TRY IT:
Should pictures appear among the records, leave them out, and copy exactly only the lines from the first through the one with "X355250Y69850D01*", inclusive.
---------- RECORDS FOR THE EXERCISE ----------
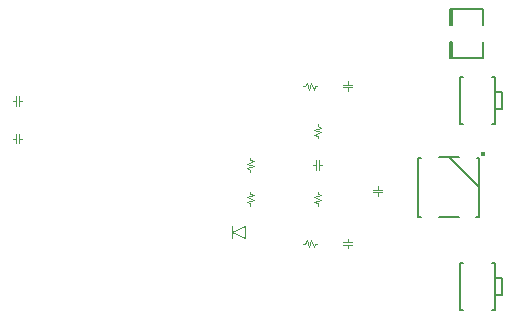
<source format=gbr>
G04 EAGLE Gerber RS-274X export*
G75*
%MOMM*%
%FSLAX34Y34*%
%LPD*%
%INSilkscreen Top*%
%IPPOS*%
%AMOC8*
5,1,8,0,0,1.08239X$1,22.5*%
G01*
%ADD10C,0.101600*%
%ADD11C,0.203200*%
%ADD12C,0.406400*%


D10*
X282925Y79375D02*
X293925Y84375D01*
X293925Y74375D01*
X282925Y79375D01*
X282925Y84375D01*
X282925Y79375D02*
X282925Y74375D01*
X102600Y154750D02*
X102600Y158750D01*
X102600Y162750D01*
X100600Y158750D02*
X100600Y154750D01*
X100600Y158750D02*
X100600Y162750D01*
X102600Y158750D02*
X105600Y158750D01*
X100600Y158750D02*
X97600Y158750D01*
X102600Y186500D02*
X102600Y190500D01*
X102600Y194500D01*
X100600Y190500D02*
X100600Y186500D01*
X100600Y190500D02*
X100600Y194500D01*
X102600Y190500D02*
X105600Y190500D01*
X100600Y190500D02*
X97600Y190500D01*
X381000Y70850D02*
X385000Y70850D01*
X381000Y70850D02*
X377000Y70850D01*
X381000Y68850D02*
X385000Y68850D01*
X381000Y68850D02*
X377000Y68850D01*
X381000Y70850D02*
X381000Y73850D01*
X381000Y68850D02*
X381000Y65850D01*
X346250Y72850D02*
X345250Y69850D01*
X346250Y72850D02*
X348250Y66850D01*
X350250Y72850D01*
X352250Y66850D01*
X353250Y69850D01*
X355250Y69850D01*
X345250Y69850D02*
X343250Y69850D01*
X377000Y202200D02*
X381000Y202200D01*
X385000Y202200D01*
X381000Y204200D02*
X377000Y204200D01*
X381000Y204200D02*
X385000Y204200D01*
X381000Y202200D02*
X381000Y199200D01*
X381000Y204200D02*
X381000Y207200D01*
X356600Y136525D02*
X356600Y132525D01*
X356600Y136525D02*
X356600Y140525D01*
X354600Y136525D02*
X354600Y132525D01*
X354600Y136525D02*
X354600Y140525D01*
X356600Y136525D02*
X359600Y136525D01*
X354600Y136525D02*
X351600Y136525D01*
X358600Y168100D02*
X355600Y169100D01*
X358600Y168100D02*
X352600Y166100D01*
X358600Y164100D01*
X352600Y162100D01*
X355600Y161100D01*
X355600Y159100D01*
X355600Y169100D02*
X355600Y171100D01*
D11*
X469600Y226650D02*
X469600Y240650D01*
X469600Y226650D02*
X495600Y226650D01*
X495600Y268650D02*
X469600Y268650D01*
X469600Y254650D01*
X495600Y240650D02*
X495600Y226650D01*
X495600Y254650D02*
X495600Y268650D01*
X468600Y240650D02*
X468600Y227650D01*
X468600Y254650D02*
X468600Y267650D01*
X467600Y240650D02*
X467600Y226650D01*
X467600Y254650D02*
X467600Y268650D01*
X467600Y226650D02*
X469600Y226650D01*
X469600Y240650D02*
X467600Y240650D01*
X467600Y254650D02*
X469600Y254650D01*
X469600Y268650D02*
X467600Y268650D01*
D10*
X301450Y139525D02*
X298450Y140525D01*
X301450Y139525D02*
X295450Y137525D01*
X301450Y135525D01*
X295450Y133525D01*
X298450Y132525D01*
X298450Y130525D01*
X298450Y140525D02*
X298450Y142525D01*
X295450Y104950D02*
X298450Y103950D01*
X295450Y104950D02*
X301450Y106950D01*
X295450Y108950D01*
X301450Y110950D01*
X298450Y111950D01*
X298450Y113950D01*
X298450Y103950D02*
X298450Y101950D01*
X352600Y104950D02*
X355600Y103950D01*
X352600Y104950D02*
X358600Y106950D01*
X352600Y108950D01*
X358600Y110950D01*
X355600Y111950D01*
X355600Y113950D01*
X355600Y103950D02*
X355600Y101950D01*
X345250Y203200D02*
X346250Y206200D01*
X348250Y200200D01*
X350250Y206200D01*
X352250Y200200D01*
X353250Y203200D01*
X355250Y203200D01*
X345250Y203200D02*
X343250Y203200D01*
D11*
X440563Y92583D02*
X443103Y92583D01*
X440563Y92583D02*
X440563Y93091D01*
X440614Y93091D01*
X440614Y142596D01*
X442925Y142596D01*
X489915Y92380D02*
X492633Y92380D01*
X492633Y92888D01*
X492658Y92888D01*
X492658Y142570D01*
X490398Y142570D01*
X475615Y92075D02*
X458597Y92075D01*
X458089Y142875D02*
X466725Y142875D01*
X475361Y142875D01*
X466725Y142875D02*
X492125Y117475D01*
D12*
X495300Y146050D03*
D11*
X479025Y13500D02*
X476025Y13500D01*
X476025Y53500D01*
X479025Y53500D01*
X503025Y13500D02*
X506025Y13500D01*
X506025Y26500D01*
X506025Y40500D01*
X506025Y53500D01*
X503025Y53500D01*
X512025Y40500D02*
X512025Y26500D01*
X512025Y40500D02*
X506025Y40500D01*
X506025Y26500D02*
X512025Y26500D01*
X479025Y171050D02*
X476025Y171050D01*
X476025Y211050D01*
X479025Y211050D01*
X503025Y171050D02*
X506025Y171050D01*
X506025Y184050D01*
X506025Y198050D01*
X506025Y211050D01*
X503025Y211050D01*
X512025Y198050D02*
X512025Y184050D01*
X512025Y198050D02*
X506025Y198050D01*
X506025Y184050D02*
X512025Y184050D01*
D10*
X410400Y115300D02*
X406400Y115300D01*
X402400Y115300D01*
X406400Y113300D02*
X410400Y113300D01*
X406400Y113300D02*
X402400Y113300D01*
X406400Y115300D02*
X406400Y118300D01*
X406400Y113300D02*
X406400Y110300D01*
M02*

</source>
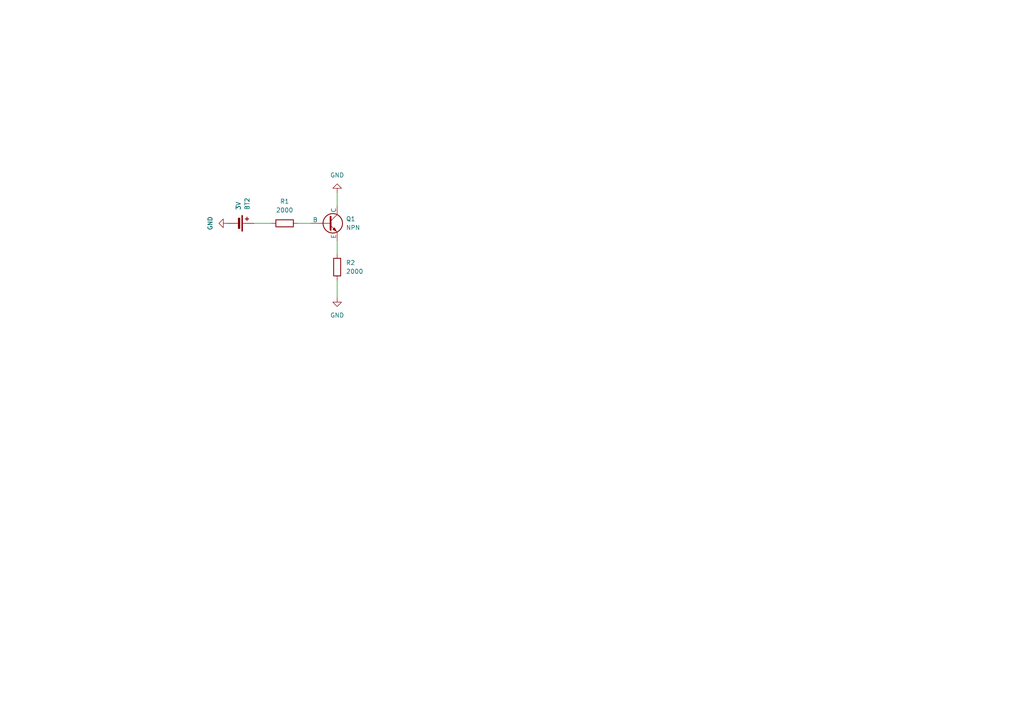
<source format=kicad_sch>
(kicad_sch (version 20230121) (generator eeschema)

  (uuid bb173b4d-9621-4ad4-b8d6-5552f010e489)

  (paper "A4")

  


  (wire (pts (xy 97.79 55.88) (xy 97.79 59.69))
    (stroke (width 0) (type default))
    (uuid 10f979a2-15c2-4352-bd6c-808d365bba01)
  )
  (wire (pts (xy 97.79 73.66) (xy 97.79 69.85))
    (stroke (width 0) (type default))
    (uuid 16f60856-cc0f-44ab-a8c1-5a3ffaf96abb)
  )
  (wire (pts (xy 73.66 64.77) (xy 78.74 64.77))
    (stroke (width 0) (type default))
    (uuid 4e755182-fd69-47c1-b856-699ef6daec14)
  )
  (wire (pts (xy 86.36 64.77) (xy 90.17 64.77))
    (stroke (width 0) (type default))
    (uuid 8dd7d972-f117-4348-a941-dc16289172e7)
  )
  (wire (pts (xy 97.79 81.28) (xy 97.79 86.36))
    (stroke (width 0) (type default))
    (uuid d92a5f5e-9a11-422b-9b9e-f3698c50e1e8)
  )

  (symbol (lib_id "power:GND") (at 97.79 55.88 0) (mirror x) (unit 1)
    (in_bom yes) (on_board yes) (dnp no)
    (uuid 03422c47-d1cf-404a-a264-bfd7a193ac7f)
    (property "Reference" "#PWR01" (at 97.79 49.53 0)
      (effects (font (size 1.27 1.27)) hide)
    )
    (property "Value" "GND" (at 97.79 50.8 0)
      (effects (font (size 1.27 1.27)))
    )
    (property "Footprint" "" (at 97.79 55.88 0)
      (effects (font (size 1.27 1.27)) hide)
    )
    (property "Datasheet" "" (at 97.79 55.88 0)
      (effects (font (size 1.27 1.27)) hide)
    )
    (pin "1" (uuid bb35d08a-7e03-4812-8717-8fcbdcec9572))
    (instances
      (project "test1 (copy)"
        (path "/bb173b4d-9621-4ad4-b8d6-5552f010e489"
          (reference "#PWR01") (unit 1)
        )
      )
    )
  )

  (symbol (lib_id "power:GND") (at 97.79 86.36 0) (unit 1)
    (in_bom yes) (on_board yes) (dnp no)
    (uuid 12839814-4053-4f9d-a631-0b43394bd7ef)
    (property "Reference" "#PWR04" (at 97.79 92.71 0)
      (effects (font (size 1.27 1.27)) hide)
    )
    (property "Value" "GND" (at 97.79 91.44 0)
      (effects (font (size 1.27 1.27)))
    )
    (property "Footprint" "" (at 97.79 86.36 0)
      (effects (font (size 1.27 1.27)) hide)
    )
    (property "Datasheet" "" (at 97.79 86.36 0)
      (effects (font (size 1.27 1.27)) hide)
    )
    (pin "1" (uuid 0eed581c-f4dd-40c8-b5a1-049b81010900))
    (instances
      (project "test1 (copy)"
        (path "/bb173b4d-9621-4ad4-b8d6-5552f010e489"
          (reference "#PWR04") (unit 1)
        )
      )
    )
  )

  (symbol (lib_id "Device:R") (at 97.79 77.47 180) (unit 1)
    (in_bom yes) (on_board yes) (dnp no) (fields_autoplaced)
    (uuid 31069e6f-7bd4-4581-8e9c-1e3228fa9c67)
    (property "Reference" "R2" (at 100.33 76.2 0)
      (effects (font (size 1.27 1.27)) (justify right))
    )
    (property "Value" "2000" (at 100.33 78.74 0)
      (effects (font (size 1.27 1.27)) (justify right))
    )
    (property "Footprint" "" (at 99.568 77.47 90)
      (effects (font (size 1.27 1.27)) hide)
    )
    (property "Datasheet" "~" (at 97.79 77.47 0)
      (effects (font (size 1.27 1.27)) hide)
    )
    (pin "1" (uuid 708e7b74-0005-4f13-844c-32d3d87c236f))
    (pin "2" (uuid f607b78c-c824-43ad-9f8d-678537ed6aac))
    (instances
      (project "test1 (copy)"
        (path "/bb173b4d-9621-4ad4-b8d6-5552f010e489"
          (reference "R2") (unit 1)
        )
      )
    )
  )

  (symbol (lib_id "Device:Battery_Cell") (at 68.58 64.77 270) (mirror x) (unit 1)
    (in_bom yes) (on_board yes) (dnp no)
    (uuid 333fa862-e346-46cf-bee4-586dfc695d4d)
    (property "Reference" "BT2" (at 71.6915 60.96 0)
      (effects (font (size 1.27 1.27)) (justify left))
    )
    (property "Value" "3V" (at 69.1515 60.96 0)
      (effects (font (size 1.27 1.27)) (justify left))
    )
    (property "Footprint" "" (at 70.104 64.77 90)
      (effects (font (size 1.27 1.27)) hide)
    )
    (property "Datasheet" "~" (at 70.104 64.77 90)
      (effects (font (size 1.27 1.27)) hide)
    )
    (property "Sim.Device" "V" (at 68.58 64.77 0)
      (effects (font (size 1.27 1.27)) hide)
    )
    (property "Sim.Type" "DC" (at 68.58 64.77 0)
      (effects (font (size 1.27 1.27)) hide)
    )
    (property "Sim.Pins" "1=+ 2=-" (at 68.58 64.77 0)
      (effects (font (size 1.27 1.27)) hide)
    )
    (property "Sim.Params" "dc=3" (at 68.58 64.77 0)
      (effects (font (size 1.27 1.27)) hide)
    )
    (pin "1" (uuid 9cfe1cd3-ead6-48d8-bd55-656661b061f2))
    (pin "2" (uuid 27e8a609-7a55-49ba-8f57-f5bbb15d5485))
    (instances
      (project "test1 (copy)"
        (path "/bb173b4d-9621-4ad4-b8d6-5552f010e489"
          (reference "BT2") (unit 1)
        )
      )
    )
  )

  (symbol (lib_id "Simulation_SPICE:NPN") (at 95.25 64.77 0) (unit 1)
    (in_bom yes) (on_board yes) (dnp no) (fields_autoplaced)
    (uuid 538ca030-d762-4de8-9a43-e7cce2f07a9b)
    (property "Reference" "Q1" (at 100.33 63.5 0)
      (effects (font (size 1.27 1.27)) (justify left))
    )
    (property "Value" "NPN" (at 100.33 66.04 0)
      (effects (font (size 1.27 1.27)) (justify left))
    )
    (property "Footprint" "" (at 158.75 64.77 0)
      (effects (font (size 1.27 1.27)) hide)
    )
    (property "Datasheet" "~" (at 158.75 64.77 0)
      (effects (font (size 1.27 1.27)) hide)
    )
    (property "Sim.Device" "NPN" (at 95.25 64.77 0)
      (effects (font (size 1.27 1.27)) hide)
    )
    (property "Sim.Type" "GUMMELPOON" (at 95.25 64.77 0)
      (effects (font (size 1.27 1.27)) hide)
    )
    (property "Sim.Pins" "1=C 2=B 3=E" (at 95.25 64.77 0)
      (effects (font (size 1.27 1.27)) hide)
    )
    (pin "1" (uuid 41fa285e-a5b3-408a-ab49-2273696fa322))
    (pin "2" (uuid 7622cf3b-e74a-4392-8c8a-6dc0cb25cc9c))
    (pin "3" (uuid ac280ab9-b92b-4f2e-b00b-57d482d94959))
    (instances
      (project "test1 (copy)"
        (path "/bb173b4d-9621-4ad4-b8d6-5552f010e489"
          (reference "Q1") (unit 1)
        )
      )
    )
  )

  (symbol (lib_id "power:GND") (at 66.04 64.77 270) (mirror x) (unit 1)
    (in_bom yes) (on_board yes) (dnp no)
    (uuid adf2afcb-4a82-46d9-baa7-665c2db34195)
    (property "Reference" "#PWR02" (at 59.69 64.77 0)
      (effects (font (size 1.27 1.27)) hide)
    )
    (property "Value" "GND" (at 60.96 64.77 0)
      (effects (font (size 1.27 1.27)))
    )
    (property "Footprint" "" (at 66.04 64.77 0)
      (effects (font (size 1.27 1.27)) hide)
    )
    (property "Datasheet" "" (at 66.04 64.77 0)
      (effects (font (size 1.27 1.27)) hide)
    )
    (pin "1" (uuid 51c6ac5f-1908-4a81-829c-0d05acc8a854))
    (instances
      (project "test1 (copy)"
        (path "/bb173b4d-9621-4ad4-b8d6-5552f010e489"
          (reference "#PWR02") (unit 1)
        )
      )
    )
  )

  (symbol (lib_id "Device:R") (at 82.55 64.77 90) (unit 1)
    (in_bom yes) (on_board yes) (dnp no) (fields_autoplaced)
    (uuid b06d7209-e104-4694-bb15-3e0061d568e5)
    (property "Reference" "R1" (at 82.55 58.42 90)
      (effects (font (size 1.27 1.27)))
    )
    (property "Value" "2000" (at 82.55 60.96 90)
      (effects (font (size 1.27 1.27)))
    )
    (property "Footprint" "" (at 82.55 66.548 90)
      (effects (font (size 1.27 1.27)) hide)
    )
    (property "Datasheet" "~" (at 82.55 64.77 0)
      (effects (font (size 1.27 1.27)) hide)
    )
    (pin "1" (uuid cef4f539-2b6b-422b-a593-ca419a9621b4))
    (pin "2" (uuid 2f7f6e79-c701-45df-b501-c34d507e09d2))
    (instances
      (project "test1 (copy)"
        (path "/bb173b4d-9621-4ad4-b8d6-5552f010e489"
          (reference "R1") (unit 1)
        )
      )
    )
  )

  (sheet_instances
    (path "/" (page "1"))
  )
)

</source>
----------
SOLUTION FOR THIS TASK:
<source format=gbr>
G04 EAGLE Gerber RS-274X export*
G75*
%MOMM*%
%FSLAX34Y34*%
%LPD*%
%INSilkscreen Top*%
%IPPOS*%
%AMOC8*
5,1,8,0,0,1.08239X$1,22.5*%
G01*
%ADD10C,0.101600*%
%ADD11C,0.203200*%
%ADD12C,0.406400*%


D10*
X282925Y79375D02*
X293925Y84375D01*
X293925Y74375D01*
X282925Y79375D01*
X282925Y84375D01*
X282925Y79375D02*
X282925Y74375D01*
X102600Y154750D02*
X102600Y158750D01*
X102600Y162750D01*
X100600Y158750D02*
X100600Y154750D01*
X100600Y158750D02*
X100600Y162750D01*
X102600Y158750D02*
X105600Y158750D01*
X100600Y158750D02*
X97600Y158750D01*
X102600Y186500D02*
X102600Y190500D01*
X102600Y194500D01*
X100600Y190500D02*
X100600Y186500D01*
X100600Y190500D02*
X100600Y194500D01*
X102600Y190500D02*
X105600Y190500D01*
X100600Y190500D02*
X97600Y190500D01*
X381000Y70850D02*
X385000Y70850D01*
X381000Y70850D02*
X377000Y70850D01*
X381000Y68850D02*
X385000Y68850D01*
X381000Y68850D02*
X377000Y68850D01*
X381000Y70850D02*
X381000Y73850D01*
X381000Y68850D02*
X381000Y65850D01*
X346250Y72850D02*
X345250Y69850D01*
X346250Y72850D02*
X348250Y66850D01*
X350250Y72850D01*
X352250Y66850D01*
X353250Y69850D01*
X355250Y69850D01*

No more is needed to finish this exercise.